* Requisitos da tarefa *
Indique se cada afirmação concorda com o texto sobre o bug do milênio e responda sim ou não, citando literalmente as palavras do texto que decidem a questão: (a) o serviço público brasileiro escalou cerca de dez mil funcionários sob a coordenação do Ministério da Defesa; (b) a tensão na véspera de Ano-Novo se deve a uma teoria apocalíptica de Nostradamus; (c) especialistas do Gartner Group recomendam que as pessoas se preparem como para uma tormenta de menos de uma semana.

* Texto fornecido *
—————

Contingência, segundo o Aurélio, é a incerteza se uma coisa acontecerá ou não. Armar um plano de contingência, então, é se preparar para o incerto. E, por mais gigantesca e caríssima que tenha sido a tarefa de evitar qualquer desastre – a conta pode ter chegado nos US$ 500 bilhões em todo o mundo –, ninguém é capaz de garantir que nada de ruim acontecerá. Portanto, já estão mobilizados mais de um milhão de profissionais ao redor do planeta, escalados para enfrentar neste réveillon o tão falado e pouco conhecido bug do milênio. Deverão estar prontos para o pior. Só o serviço público brasileiro escalou cerca de dez mil funcionários, sob a coordenação de quem mais entende de contingência: o Ministério da Defesa. Onde já está pronta uma verdadeira sala de guerra, que irá monitorar o funcionamento dos serviços essenciais do País, como energia, comunicações, bancos, saúde, etc. Teme-se, a rigor, que um pequeno problema, localizado, provoque uma reação em cadeia, semeando o pânico. O exemplo de confusão mais aventado deve ocorrer na área de telefonia: um número excepcional de usuários não conterá a curiosidade – inflamada pelo clima de festa – e vai tirar o fone do gancho só para saber se está funcionando. O sistema não aguentará tamanha demanda simultânea. Resultado: um “caladão”, que deixará muda a maioria dos telefones dos grandes centros urbanos. Mesmo que as consequências sejam insignificantes, o espectro do bug não desaparecerá com a entrada do Ano-Novo. O pior mesmo virá depois. Será a fase do pós-bug. Tomaram-se tantas precauções contra ele que boa parte delas terá um inevitável efeito retardado. Segundo a revista britânica The Economist, o “dia seguinte” poderá provocar uma pequena recessão na economia americana.

Tormenta – Será provavelmente a véspera de Ano-Novo mais ansiosa da história. Quando o ponteiro dos minutos se aproximar da meia-noite de 31 de dezembro, a tradicional expectativa do estouro do champanhe terá dado lugar a uma certa tensão geral. Não por causa de qualquer teoria apocalíptica de Nostradamus, mas sim por uma falha em um número incerto de computadores que, apesar de poderosos, não foram preparados para entender que 2000 é maior que 1999 – o que o jargão da informática chama de “bug do milênio”. Além do que, 2000 será um ano bissexto, com um dia a mais em fevereiro, também desconhecido pelos computadores. Alguns tecnofóbicos imaginam que o mau funcionamento dessas máquinas provocará um verdadeiro caos nos serviços de abastecimento. O mais provável, porém, é que o estrago seja menor. Especialistas respeitados, como os da empresa americana Gartner Group, acreditam que as pessoas devem se preparar, sim, mas como se estivessem esperando uma tormenta que durará menos de uma semana. Dizem também que boa parte dessa expectativa tormentosa poderia ter sido minimizada se os órgãos federais dos países mais ricos tivessem “acordado” mais cedo para o problema – o que se dirá dos países com organização precária como o Brasil. Daí o medo da contingência.

—————

Itens armazenados:
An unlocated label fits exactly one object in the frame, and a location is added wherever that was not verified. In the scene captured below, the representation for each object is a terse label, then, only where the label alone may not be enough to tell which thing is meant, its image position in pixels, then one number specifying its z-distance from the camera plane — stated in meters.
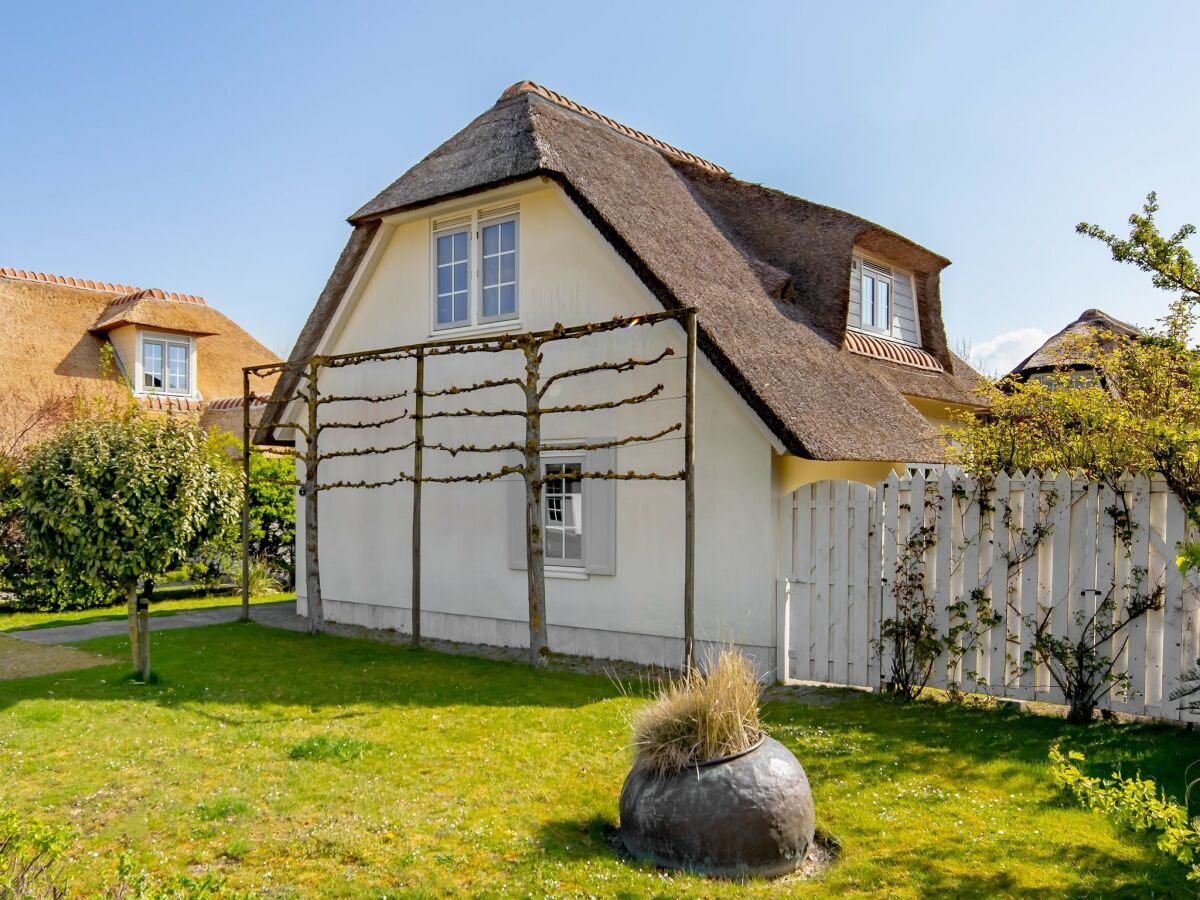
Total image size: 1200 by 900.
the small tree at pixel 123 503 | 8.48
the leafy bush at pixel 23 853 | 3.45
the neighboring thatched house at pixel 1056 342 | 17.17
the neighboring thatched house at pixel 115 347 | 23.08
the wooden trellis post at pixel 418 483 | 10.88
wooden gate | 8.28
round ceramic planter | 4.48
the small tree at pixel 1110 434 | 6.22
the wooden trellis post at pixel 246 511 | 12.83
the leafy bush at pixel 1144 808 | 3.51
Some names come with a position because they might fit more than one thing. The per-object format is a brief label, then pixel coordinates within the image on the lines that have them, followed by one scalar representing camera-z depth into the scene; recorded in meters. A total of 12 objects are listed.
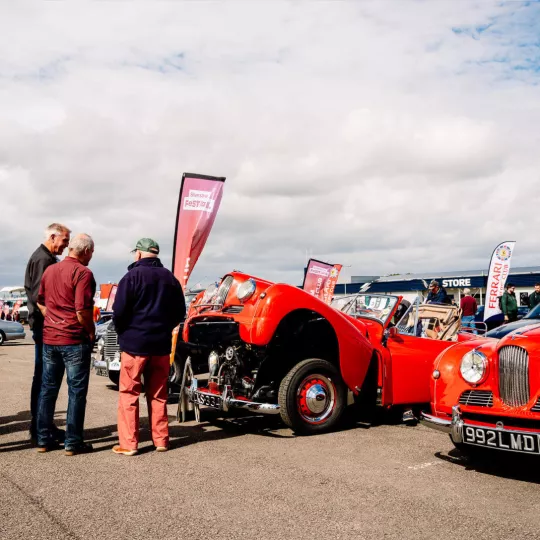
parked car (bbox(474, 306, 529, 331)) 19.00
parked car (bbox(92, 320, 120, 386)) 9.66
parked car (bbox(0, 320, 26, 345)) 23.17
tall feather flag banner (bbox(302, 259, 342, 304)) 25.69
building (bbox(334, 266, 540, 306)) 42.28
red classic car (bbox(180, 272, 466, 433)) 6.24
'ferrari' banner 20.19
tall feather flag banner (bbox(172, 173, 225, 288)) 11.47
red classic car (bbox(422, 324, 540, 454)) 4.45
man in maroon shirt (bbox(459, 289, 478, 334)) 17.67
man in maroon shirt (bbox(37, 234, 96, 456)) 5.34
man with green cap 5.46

—————

* Resposta à tarefa *
(a) Sim: "Só o serviço público brasileiro escalou cerca de dez mil funcionários, sob a coordenação de quem mais entende de contingência: o Ministério da Defesa."
(b) Não: "Não por causa de qualquer teoria apocalíptica de Nostradamus, mas sim por uma falha em um número incerto de computadores"
(c) Sim: "acreditam que as pessoas devem se preparar, sim, mas como se estivessem esperando uma tormenta que durará menos de uma semana."